Sphinx to Nikola
As you can likely tell, my website looks different now. For a very long time I have been using Sphinx with a custom theme for my personal website. It has served me rather well, but over the time I have been pushing it into ways that are not really how it is designed. Foremost it is a documentation generator. As such it has a hierarchical structure and does not support blog posts or RSS feeds. Some of my content is “timeless” like the study material, but other things slowly outdate and would rather fit into a blog structure. There are extensions to Sphinx that try to add these features, but I rather decided to move it to Nikola instead.
In this post I will describe how I have made the transition and what was needed to get the content moved over.
There is a nice overview of static website generators that lists many static site generators. There are many to choose, but I want to stick with one that is fairly popular and won't have it's support dropped soon. Also it should be mature, I want to keep going with it for a while into the future. In the past I already looked at Pelican and Tinkerer but found them rather cumbersome. And I have looked at Nikola in the past already. What put me off was that it only had two levels of hierarchy for the pages. This seemed to be very limiting at the time, but now I see it much more relaxed and just moved.
I am looking forward to now have it easier to write blog posts and have a better suited tool for that task such that I can concentrate solely on writing the content.
In this post I will show you how that transition was made. It took me three days to get everything converted. I had 194 posts and 34 pages that needed to be converted.
Structure and navigation
Sphinx has an tree of documents that can be arbitrarily deep. One defined an
index page and uses the toctree
directive to add child pages to it. I have
done so before, I had a hidden toctree
which included all the other
structural pages like “Programming”, “Computer” or “Studies”. There I would
then have additional toctree
directives that include all the other files.
This way Sphinx does not really have a site navigation but rather a document
structure. For a manual to be rendered to HTML, PDF or EPUB, this is just
great; for a personal website it is a bit clunky already. The top navigation
was a real hack in the template. I accessed the complete structure tree and let
it render the top level. I had to adapt the CSS classes manually such that the
current one would render at active.
Nikola approaches this by having posts and pages. The posts are the blog posts, they have one category and multiple tags. They are ordered chronologically. Using the navigation I can manually set what I want. By just pointing to the URLs of the category indices I have lists of posts for that category, without any hacks.

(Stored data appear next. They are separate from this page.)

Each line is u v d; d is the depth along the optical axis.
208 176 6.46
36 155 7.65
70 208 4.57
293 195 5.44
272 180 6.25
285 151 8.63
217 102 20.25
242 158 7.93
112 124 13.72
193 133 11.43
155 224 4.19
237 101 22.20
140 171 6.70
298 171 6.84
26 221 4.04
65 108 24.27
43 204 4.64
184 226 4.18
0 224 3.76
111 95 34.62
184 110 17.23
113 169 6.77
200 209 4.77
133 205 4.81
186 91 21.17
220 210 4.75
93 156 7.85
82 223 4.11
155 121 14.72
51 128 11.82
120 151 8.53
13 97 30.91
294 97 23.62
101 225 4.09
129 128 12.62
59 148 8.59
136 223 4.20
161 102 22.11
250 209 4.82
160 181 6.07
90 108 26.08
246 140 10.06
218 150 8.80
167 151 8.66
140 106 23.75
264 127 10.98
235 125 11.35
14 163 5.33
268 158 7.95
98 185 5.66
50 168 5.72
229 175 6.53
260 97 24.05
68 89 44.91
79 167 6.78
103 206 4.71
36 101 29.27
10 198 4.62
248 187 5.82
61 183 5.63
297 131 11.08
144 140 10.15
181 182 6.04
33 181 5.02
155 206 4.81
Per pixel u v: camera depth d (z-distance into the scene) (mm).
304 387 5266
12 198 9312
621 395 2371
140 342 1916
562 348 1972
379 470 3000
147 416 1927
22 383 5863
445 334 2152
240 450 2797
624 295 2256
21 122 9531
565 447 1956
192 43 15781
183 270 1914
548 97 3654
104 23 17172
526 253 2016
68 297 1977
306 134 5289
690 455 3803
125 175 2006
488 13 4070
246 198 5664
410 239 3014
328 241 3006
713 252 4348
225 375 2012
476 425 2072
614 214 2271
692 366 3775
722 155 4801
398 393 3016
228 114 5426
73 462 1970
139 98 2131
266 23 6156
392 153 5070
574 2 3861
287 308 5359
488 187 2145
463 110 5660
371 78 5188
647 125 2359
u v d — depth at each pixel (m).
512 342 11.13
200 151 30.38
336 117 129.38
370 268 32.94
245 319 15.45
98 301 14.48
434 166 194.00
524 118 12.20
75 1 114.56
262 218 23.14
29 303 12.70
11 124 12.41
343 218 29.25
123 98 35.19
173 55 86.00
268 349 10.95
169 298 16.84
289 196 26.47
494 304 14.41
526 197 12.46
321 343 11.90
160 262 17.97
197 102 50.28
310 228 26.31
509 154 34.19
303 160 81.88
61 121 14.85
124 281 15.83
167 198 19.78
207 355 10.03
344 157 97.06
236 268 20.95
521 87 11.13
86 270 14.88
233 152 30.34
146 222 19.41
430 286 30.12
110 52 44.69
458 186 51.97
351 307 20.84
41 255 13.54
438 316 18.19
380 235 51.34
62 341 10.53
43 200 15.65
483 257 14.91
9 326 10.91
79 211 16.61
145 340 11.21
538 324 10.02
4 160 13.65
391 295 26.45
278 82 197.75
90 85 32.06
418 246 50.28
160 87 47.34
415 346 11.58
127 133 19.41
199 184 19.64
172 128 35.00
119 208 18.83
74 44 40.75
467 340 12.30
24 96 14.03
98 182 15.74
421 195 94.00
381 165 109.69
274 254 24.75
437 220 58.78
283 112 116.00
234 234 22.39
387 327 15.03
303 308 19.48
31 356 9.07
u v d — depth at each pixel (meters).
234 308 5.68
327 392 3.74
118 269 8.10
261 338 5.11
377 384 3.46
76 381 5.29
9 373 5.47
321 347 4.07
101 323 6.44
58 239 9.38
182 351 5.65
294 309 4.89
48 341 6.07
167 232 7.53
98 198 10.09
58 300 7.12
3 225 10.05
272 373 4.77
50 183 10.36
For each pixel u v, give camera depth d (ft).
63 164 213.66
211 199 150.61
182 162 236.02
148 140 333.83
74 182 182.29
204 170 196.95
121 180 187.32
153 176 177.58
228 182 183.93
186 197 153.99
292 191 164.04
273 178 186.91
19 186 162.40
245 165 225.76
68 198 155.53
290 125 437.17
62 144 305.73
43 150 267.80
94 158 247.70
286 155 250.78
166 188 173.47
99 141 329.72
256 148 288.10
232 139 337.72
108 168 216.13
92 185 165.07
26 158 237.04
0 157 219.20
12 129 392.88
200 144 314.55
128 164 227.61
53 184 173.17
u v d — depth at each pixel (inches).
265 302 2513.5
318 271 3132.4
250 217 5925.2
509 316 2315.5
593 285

Sphinx did not care about the location of the source files, I just had to
manually link them together for the overall tree structure. With Nikola I have
a directory pages
and posts
. The posts get all thrown into the blog
structure, and the pages are compiled but I have to manually link to them. The
blog posts themselves have meta data which contains their category and tags. I
use the YAML metadata and it looks like this:
--- title: Derivation of the Euler-Lagrange-Equation date: 2013-06-12 11:27+0200 category: Science tags: Physics ---
Sphinx uses the image
, figure
and download
directives to tether files
into the document. The images can reside anywhere, but I have just had them in
the same directory as the text. My travel report about China was located at
travel/2019-06-china/index.rst
and the images are all in the same directory.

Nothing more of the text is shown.